ChatGPT Passed Turing Test
- AI Institute
- May 24
- 4 min read
Updated: May 25
DeepMind Professor of Machine Learning at the University of Cambridge, Neil Lawrence in an interview with BBC Life Scientific May 2025.
Today, it's become obvious that AI, is going to play a huge part in our future, but not everyone's entirely clear or indeed in agreement on how that will pan out. A lot of conversations around AI and machine learning still reference the idea of a dystopian future where Terminator-style robots are our overlords. But don't panic. That's all rubbish say Neil Lawrence.
Neil Lawrence is the DeepMind Professor of Machine Learning at the University of Cambridge, a mechanical engineer by training. Neil's story is one of contrasts. He's worked for both academia and Amazon. He has helped with deploying AI and machine learning fields as varied as movie animation, Formula One, strategy and local planning applications. And he says, ultimately, all his efforts are about making a difference to our everyday lives, explaining, as scientists and academics.
When we say existential threat by AI, maybe one day it will be as intelligent as humans.
Neil Lawrence “I think it's a danger of what I would say is a socio-technical existential threat, but I think we're already in the middle of that. Digital tools are already isolating professionals from their decision making. And my worry is, by overly focusing on these futures that are a long way away, we're ignoring the challenges society is facing today that could be made worse or better from this technology.”
The nature of their intelligence is very different. In some sense, they've already exceeded us across many, many parameters. So just look at the stock exchange, where computers are used to make trading decisions at speeds that are inconceivable for humans. And what did that drive? It drives flash crashes that have to be systems in place to prevent the entire financial system crashing when these computers get a bit carried away. So that's not because they become intelligent in the way that we're intelligent. But technology, through that type of effect, fast decision making can already have a dramatic effect on society, and it's these effects, often that are the ones we should be paying attention to.
We're confusing different kinds of intelligence. The speed of communication of computing doesn't necessarily mean intelligence.
Neil Lawrence “This intelligence is very contextual. The key difference between human intelligence and machine intelligence is the rate of access to information we have when we're communicating with each other. We're sharing information around 2000 bits per minute. It sounds quite a lot, but two machines communicate at 600 billion bits per minute. So that's the difference in terms of speed of movement, the difference between walking pace and light speed. But it doesn't make the machine more intelligent than us, because, you know, it's more what you do with this information access and so much of the interesting things about human intelligence are, how we manage this narrow bandwidth, how, despite this limitation, we achieve extraordinary.”
What's your take then on the recent news that the latest version of ChatGPT has passed the Turing test, that is to say, it fooled the majority of testers in a scientific experiment into thinking that it was human.
Neil Lawrence “It's interesting because you sort of have to go back to an argument between Turing and colleagues that led to the Turing test, this notion about whether it made sense to think about a computer writing a sonnet. And what Turing was trying to show was the notion of thinking didn't really make sense as a scientific concept. He was saying, Look, I could build a machine that could fool you. Is that thinking or not? And of course, machines have been able to write sonnets for a few years now, very good ones. But I think that the underlying point is that the origin of the sonnet is important. So, when the machine is writing a sonnet, it's doing it based on all human written work, and the sort of in inverted commas understanding of humans that comes from reading everything we've written about. Can't sit there go up in the same way that human does. So even if you can't tell whether something is human written or not, there's still a significant difference between the origin of that feeling the origin of that thought. Not that it's not interesting and exciting.”
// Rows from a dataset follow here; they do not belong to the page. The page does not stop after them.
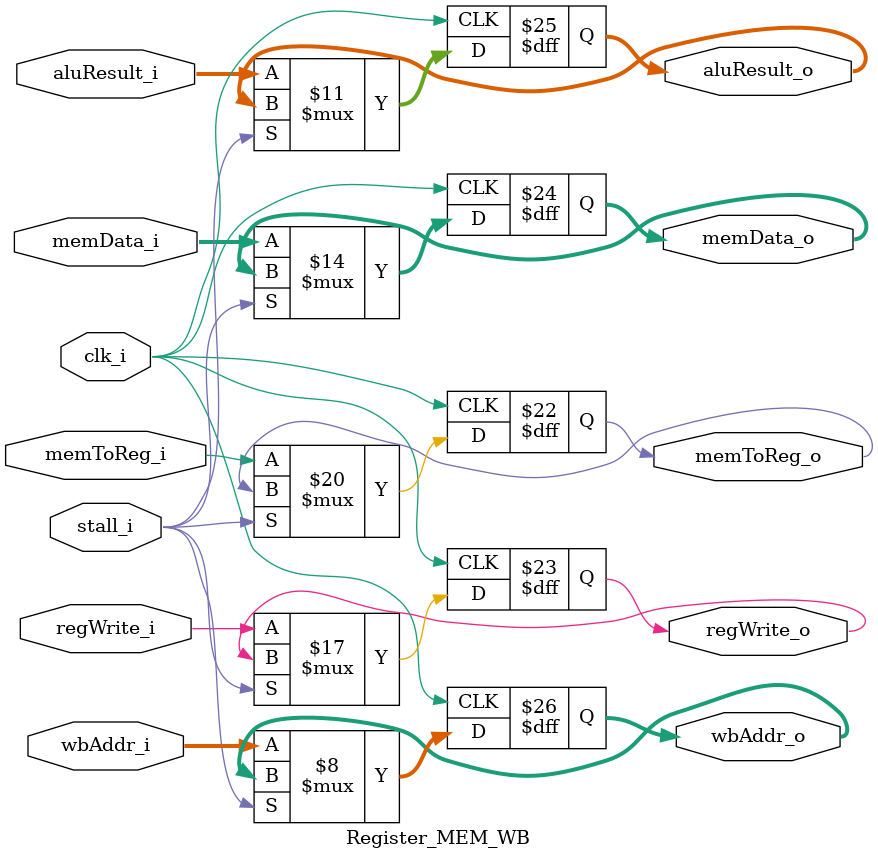
<source format=v>
module Register_MEM_WB
(
    clk_i,
    stall_i,

    memToReg_i,
    regWrite_i,
    memData_i,
    aluResult_i,
    wbAddr_i,

    memToReg_o,
    regWrite_o,
    memData_o,
    aluResult_o,
    wbAddr_o
);

// Interface
input               clk_i;
input               stall_i;

input               memToReg_i;
input               regWrite_i;
input       [31:0]  memData_i;
input       [31:0]  aluResult_i;
input       [4:0]   wbAddr_i;

output  reg         memToReg_o = 0;
output  reg         regWrite_o = 0;
output  reg [31:0]  memData_o = 0;
output  reg [31:0]  aluResult_o = 0;
output  reg [4:0]   wbAddr_o = 0;


// Calculation
always @ (posedge clk_i) begin
    if (stall_i) begin
    end 
    else begin
        memToReg_o  <= memToReg_i;
        regWrite_o  <= regWrite_i;
        memData_o   <= memData_i;
        aluResult_o <= aluResult_i;
        wbAddr_o    <= wbAddr_i;       
    end
end


endmodule
</source>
Clearly there are lots of exciting prospects here, but presumably there are risks as well.
Neil Lawrence “We're already seeing those risks panning out with previous deployments and machines. So, we're still trying to resolve the Horizon Post Office scandal, and that's a deployment that dates back to the late 1990s very clumsy deployment that failed to take account of how these systems can fail and the effect that they have on users at the front end and destroyed lives of very vulnerable people. When you look at that story, you look at people becoming disassociated from the tools of their trade and that's an emerging dystopia that we're living in already. But I think the extraordinarily exciting thing about this new wave of machine learning technology, is it could also make it better, it could bring people closer to the machine give them more control over what the machine's doing so you can imagine a world where we're asking the computer to do the thing we need rather than having to adapt to the thing that it can do so rather”
It’s not about AI controlling our lives, instead we are empowered to use it the way we want to.